Sue Lani Madsen: Title X news release technically accurate and cynically misleading

Sue Lani Madsen, an architect and rancher, writes a weekly column. (Jesse Tinsley / The Spokesman-Review)

“Unless overturned, this flawed decision will hurt Washington women, especially low-income women in rural Washington,” read the news release from Attorney General Bob Ferguson.

Pairing low-income and rural is classic fearmongering, a tactic used by both sides on hot political topics. It creates a mental picture of redneck poverty and remoteness intended to garner sympathy. And it’s almost always misleading.

Ferguson was referring to the recent decision by a three-judge panel of the 9th Circuit U.S. Court of Appeals upholding a federal rule prohibiting health care clinics funded with Title X federal dollars from making referrals to clinics that are not full-service primary care providers. Most health care clinics meeting that description are operated by Planned Parenthood, and to no one’s surprise they sued.

It’s easy to be confused by the terms urban and rural because there are at least 15 federal definitions. Each Cabinet department, agencies within a department and even programs within the same agency may use different criteria. Some individual federal programs allow overruling objective metrics with local knowledge about conditions affecting access to whatever services or problems the program is addressing.

For the U.S. Census Bureau, anything that’s not urban is rural. That generalization sweeps dense but unincorporated suburban areas into rural classifications and grossly overcounts the rural population. On the other hand, the Office of Management and Budget counts an entire county as urban if it has at least one citified area with a population of at least 50,000. Among the more absurd results, the Grand Canyon is counted as an urban area.

The U.S. Health Resources and Services Administration has more specific criteria for health care programs, administered by the Federal Office of Rural Health Policy. They rely on a system of Rural-Urban Commuting Area (RUCA) codes, attempting to balance the overcounts and undercounts of other agencies.

The diversity of definitions of rural allows any statement citing the impact on rural areas to simultaneously be technically accurate and cynically misleading. Emphasizing “rural” is a common Planned Parenthood talking point, implying they’re the only health care provider available to women in rural communities even if they are not full-service providers.

But how true is it? Planned Parenthood operates 33 clinics in Washington. Eight of the 33 are located in small-town ZIP codes recognized as rural by the RUCA rating system. Seven of the eight (Centralia, Ellensburg, Moses Lake, Port Angeles, Pullman, Shelton and Sunnyside) barely meet the criteria for rural, scoring either 4 or 4.1 out of 10 points possible. 4 is the cutoff for rural program eligibility. The eighth rural Planned Parenthood clinic is located in Friday Harbor, which scores a 10 with its very small population and ferry-dependent island isolation. All eight of the rural towns with a Planned Parenthood clinic also have a hospital with primary care providers available to all residents.

== EXERCISES TO COMPLETE ==
[a] In the Title X column, what is the stretch from "Sue Lani Madsen: Title" through "almost always misleading."? Reproduce it word for word.
[b] Answer these questions from the Title X column:
(i) How many clinics does Planned Parenthood operate in Washington?
(ii) Under the Office of Management and Budget, what population must a citified area have for its whole county to count as urban?
(iii) What RUCA score does Friday Harbor receive?
[c] Does each statement agree with the Title X column? Answer yes or no, and quote the words that decide it.
(i) The U.S. Census Bureau treats anything that is not urban as rural.
(ii) There are fewer than ten federal definitions of urban and rural.
(iii) The 9th Circuit decision came from a panel of five judges.

== EXTRACTED MATERIAL ==
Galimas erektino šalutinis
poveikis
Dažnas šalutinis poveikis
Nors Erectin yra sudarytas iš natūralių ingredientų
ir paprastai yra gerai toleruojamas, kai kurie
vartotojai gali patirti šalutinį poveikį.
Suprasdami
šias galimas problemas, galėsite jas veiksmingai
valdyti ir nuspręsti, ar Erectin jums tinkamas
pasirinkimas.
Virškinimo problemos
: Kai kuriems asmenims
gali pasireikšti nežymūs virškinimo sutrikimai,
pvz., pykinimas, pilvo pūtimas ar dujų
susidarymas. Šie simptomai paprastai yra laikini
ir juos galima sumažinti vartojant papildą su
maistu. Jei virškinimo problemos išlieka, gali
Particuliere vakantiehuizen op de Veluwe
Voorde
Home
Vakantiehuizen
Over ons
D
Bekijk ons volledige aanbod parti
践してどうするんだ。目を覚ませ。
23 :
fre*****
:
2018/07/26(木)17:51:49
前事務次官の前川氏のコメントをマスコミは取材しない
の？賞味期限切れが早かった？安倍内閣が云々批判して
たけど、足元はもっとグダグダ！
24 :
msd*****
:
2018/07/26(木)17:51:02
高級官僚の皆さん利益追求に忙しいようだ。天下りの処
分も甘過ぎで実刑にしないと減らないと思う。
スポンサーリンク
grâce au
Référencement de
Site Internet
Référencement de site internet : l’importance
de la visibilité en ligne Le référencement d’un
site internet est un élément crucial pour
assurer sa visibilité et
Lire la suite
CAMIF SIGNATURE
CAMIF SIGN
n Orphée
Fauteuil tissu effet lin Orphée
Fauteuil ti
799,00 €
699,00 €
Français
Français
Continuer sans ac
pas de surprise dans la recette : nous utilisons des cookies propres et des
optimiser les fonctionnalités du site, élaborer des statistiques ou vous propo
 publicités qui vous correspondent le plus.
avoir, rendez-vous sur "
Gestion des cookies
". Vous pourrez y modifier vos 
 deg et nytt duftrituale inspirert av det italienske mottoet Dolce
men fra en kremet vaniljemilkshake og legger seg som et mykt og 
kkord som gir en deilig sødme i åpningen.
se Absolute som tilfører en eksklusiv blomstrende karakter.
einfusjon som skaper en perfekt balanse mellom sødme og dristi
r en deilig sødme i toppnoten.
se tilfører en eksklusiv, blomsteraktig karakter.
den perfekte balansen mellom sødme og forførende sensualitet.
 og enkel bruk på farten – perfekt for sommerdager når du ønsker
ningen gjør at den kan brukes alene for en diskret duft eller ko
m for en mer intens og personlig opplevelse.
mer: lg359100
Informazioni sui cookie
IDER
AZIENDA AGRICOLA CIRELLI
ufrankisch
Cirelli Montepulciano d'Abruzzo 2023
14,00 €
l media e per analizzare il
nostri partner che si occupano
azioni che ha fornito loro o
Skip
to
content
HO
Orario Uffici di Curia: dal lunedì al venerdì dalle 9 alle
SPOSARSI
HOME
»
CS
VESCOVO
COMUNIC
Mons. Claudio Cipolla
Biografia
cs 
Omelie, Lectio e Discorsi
--
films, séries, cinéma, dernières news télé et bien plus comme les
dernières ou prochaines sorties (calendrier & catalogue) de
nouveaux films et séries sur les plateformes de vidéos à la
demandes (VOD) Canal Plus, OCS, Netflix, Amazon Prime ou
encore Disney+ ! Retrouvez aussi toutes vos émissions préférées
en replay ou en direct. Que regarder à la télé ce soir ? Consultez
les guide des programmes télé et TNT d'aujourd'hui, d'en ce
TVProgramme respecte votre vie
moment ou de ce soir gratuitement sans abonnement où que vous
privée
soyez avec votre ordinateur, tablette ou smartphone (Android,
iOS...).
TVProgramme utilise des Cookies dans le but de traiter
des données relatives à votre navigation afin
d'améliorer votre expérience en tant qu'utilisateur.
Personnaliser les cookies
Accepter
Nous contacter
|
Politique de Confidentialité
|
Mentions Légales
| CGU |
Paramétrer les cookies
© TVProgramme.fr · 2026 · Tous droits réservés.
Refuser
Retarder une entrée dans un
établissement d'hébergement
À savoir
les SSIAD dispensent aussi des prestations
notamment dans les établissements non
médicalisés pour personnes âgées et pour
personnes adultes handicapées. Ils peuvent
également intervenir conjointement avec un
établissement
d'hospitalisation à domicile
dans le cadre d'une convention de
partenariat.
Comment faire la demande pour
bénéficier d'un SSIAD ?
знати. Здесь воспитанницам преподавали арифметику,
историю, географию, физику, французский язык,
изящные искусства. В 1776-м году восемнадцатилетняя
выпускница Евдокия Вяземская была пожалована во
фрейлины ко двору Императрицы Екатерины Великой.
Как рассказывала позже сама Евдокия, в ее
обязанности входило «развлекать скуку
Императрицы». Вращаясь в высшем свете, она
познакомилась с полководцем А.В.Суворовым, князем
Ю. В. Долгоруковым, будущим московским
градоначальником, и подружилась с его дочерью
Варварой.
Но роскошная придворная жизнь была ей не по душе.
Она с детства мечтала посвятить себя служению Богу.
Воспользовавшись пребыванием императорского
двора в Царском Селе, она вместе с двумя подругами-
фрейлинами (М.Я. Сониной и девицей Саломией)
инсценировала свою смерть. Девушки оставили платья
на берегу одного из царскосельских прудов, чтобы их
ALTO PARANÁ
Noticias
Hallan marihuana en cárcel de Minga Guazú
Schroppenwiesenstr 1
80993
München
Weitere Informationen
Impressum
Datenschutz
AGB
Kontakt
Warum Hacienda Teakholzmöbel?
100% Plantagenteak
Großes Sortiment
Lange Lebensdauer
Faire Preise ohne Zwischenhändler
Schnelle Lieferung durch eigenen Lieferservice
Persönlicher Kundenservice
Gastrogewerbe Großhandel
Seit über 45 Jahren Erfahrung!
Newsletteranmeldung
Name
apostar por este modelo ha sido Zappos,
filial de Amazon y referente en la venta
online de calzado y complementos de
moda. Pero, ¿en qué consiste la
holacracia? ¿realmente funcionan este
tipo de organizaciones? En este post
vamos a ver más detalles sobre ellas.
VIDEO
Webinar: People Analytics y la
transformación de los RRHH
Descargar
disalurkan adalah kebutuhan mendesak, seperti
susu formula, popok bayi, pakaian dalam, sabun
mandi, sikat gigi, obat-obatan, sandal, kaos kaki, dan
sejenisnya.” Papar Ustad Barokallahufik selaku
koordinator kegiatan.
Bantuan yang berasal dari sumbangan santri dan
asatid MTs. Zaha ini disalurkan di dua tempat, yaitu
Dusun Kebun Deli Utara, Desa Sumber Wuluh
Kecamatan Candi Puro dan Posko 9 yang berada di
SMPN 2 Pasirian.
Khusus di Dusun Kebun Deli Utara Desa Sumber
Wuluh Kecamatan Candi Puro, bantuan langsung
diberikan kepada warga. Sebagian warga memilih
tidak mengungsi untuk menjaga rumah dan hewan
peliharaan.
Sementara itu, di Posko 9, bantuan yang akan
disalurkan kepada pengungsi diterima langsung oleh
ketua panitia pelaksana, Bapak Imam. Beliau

== OUTPUTS BY TASK ==
[a]
Sue Lani Madsen: Title X news release technically accurate and cynically misleading

Sue Lani Madsen, an architect and rancher, writes a weekly column. (Jesse Tinsley / The Spokesman-Review)

“Unless overturned, this flawed decision will hurt Washington women, especially low-income women in rural Washington,” read the news release from Attorney General Bob Ferguson.

Pairing low-income and rural is classic fearmongering, a tactic used by both sides on hot political topics. It creates a mental picture of redneck poverty and remoteness intended to garner sympathy. And it’s almost always misleading.

[b]
(i) 33
(ii) At least 50,000
(iii) 10

[c]
(i) Yes: "For the U.S. Census Bureau, anything that’s not urban is rural."
(ii) No: "there are at least 15 federal definitions."
(iii) No: "a three-judge panel of the 9th Circuit U.S. Court of Appeals"